EXCERPT TO READ
▼

Interaction creates relationships

My belief is that each individual has a fascinating history and a remarkable future. We want to learn about what gives an individual purpose — how is he living his life? Prospects respond in overwhelming ways when we listen with open ears and an honest heart. Ask about needs. Listen and tailor a response to address their specific life concerns.

Client engagement is rich with face-to-face intercommunication. It is compassionate and caring. It is genuine and authentic.

Digital and social media have changed the formality of personal interaction. It is easy to succumb to the trend of sending out short texts and emails. Yet I submit much is lost in the less elaborate and immediate response. Interaction is what creates the beauty of relationships.

If the prospect says yes, respond with “Are you comfortable paying that tax?” Then you and your prospect can plan a meeting with the prospect’s parents to discuss whole life insurance.

If the prospect says no, respond with, “Do you dream of leaving assets to your kids?” You can then talk about the prospect’s dreams to be successful and rich, which leads to the same insurance solution to a future inheritance tax.

▲

REQUIRED WORK
From the passage on client interaction, return the stretch from "Interaction creates relationships" through "specific life concerns." word for word.

DATA SHOWN

▼

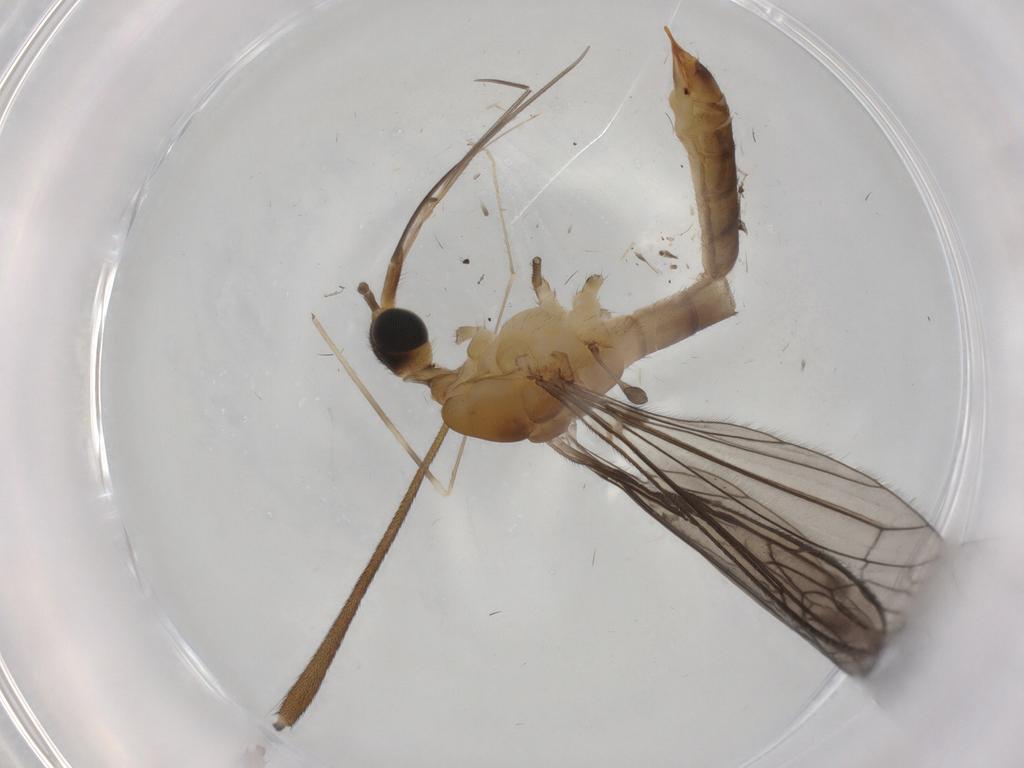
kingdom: Animalia
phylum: Arthropoda
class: Insecta
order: Diptera
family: Limoniidae
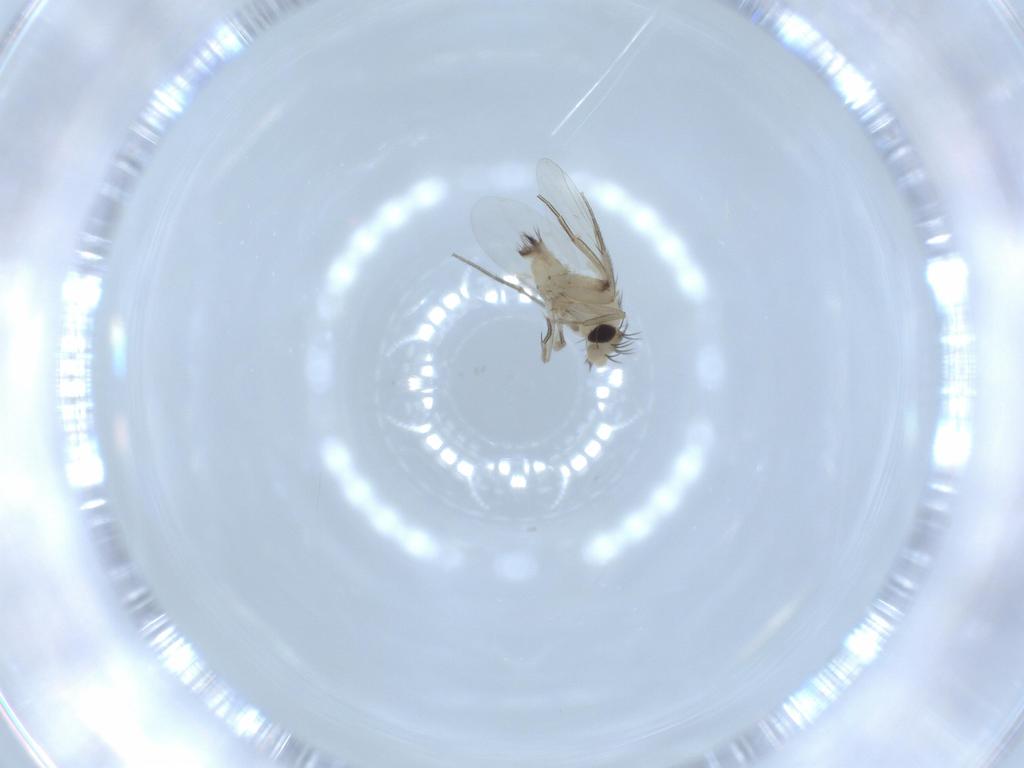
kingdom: Animalia
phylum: Arthropoda
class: Insecta
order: Diptera
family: Phoridae
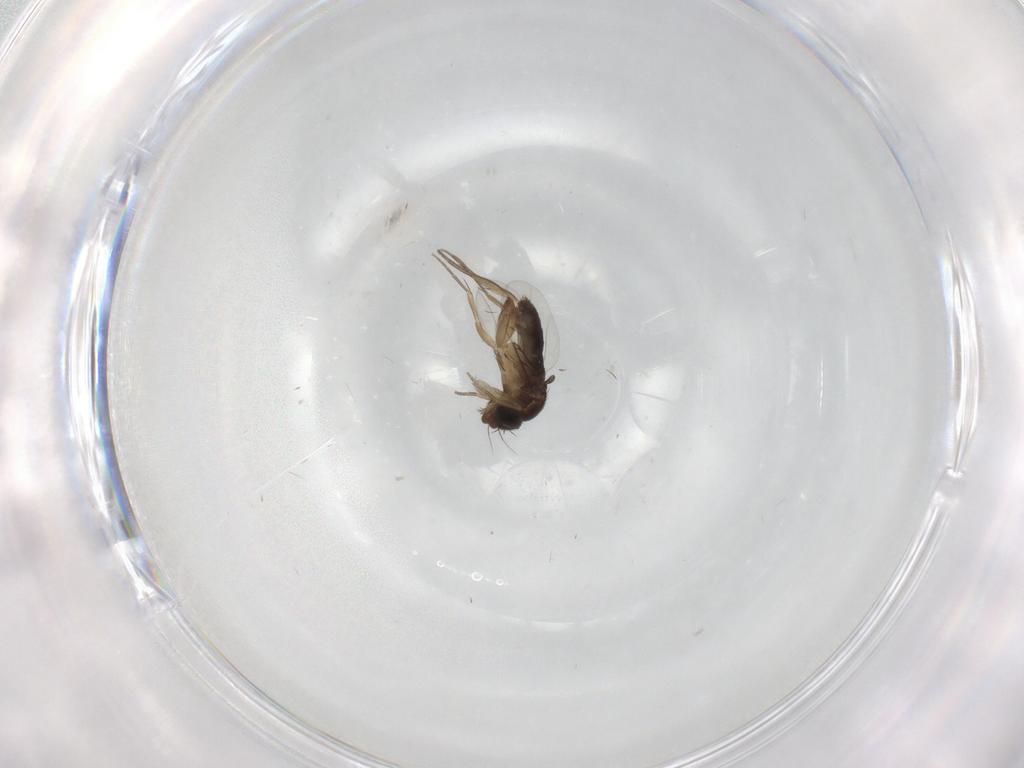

▲

RESULT
Interaction creates relationships

My belief is that each individual has a fascinating history and a remarkable future. We want to learn about what gives an individual purpose — how is he living his life? Prospects respond in overwhelming ways when we listen with open ears and an honest heart. Ask about needs. Listen and tailor a response to address their specific life concerns.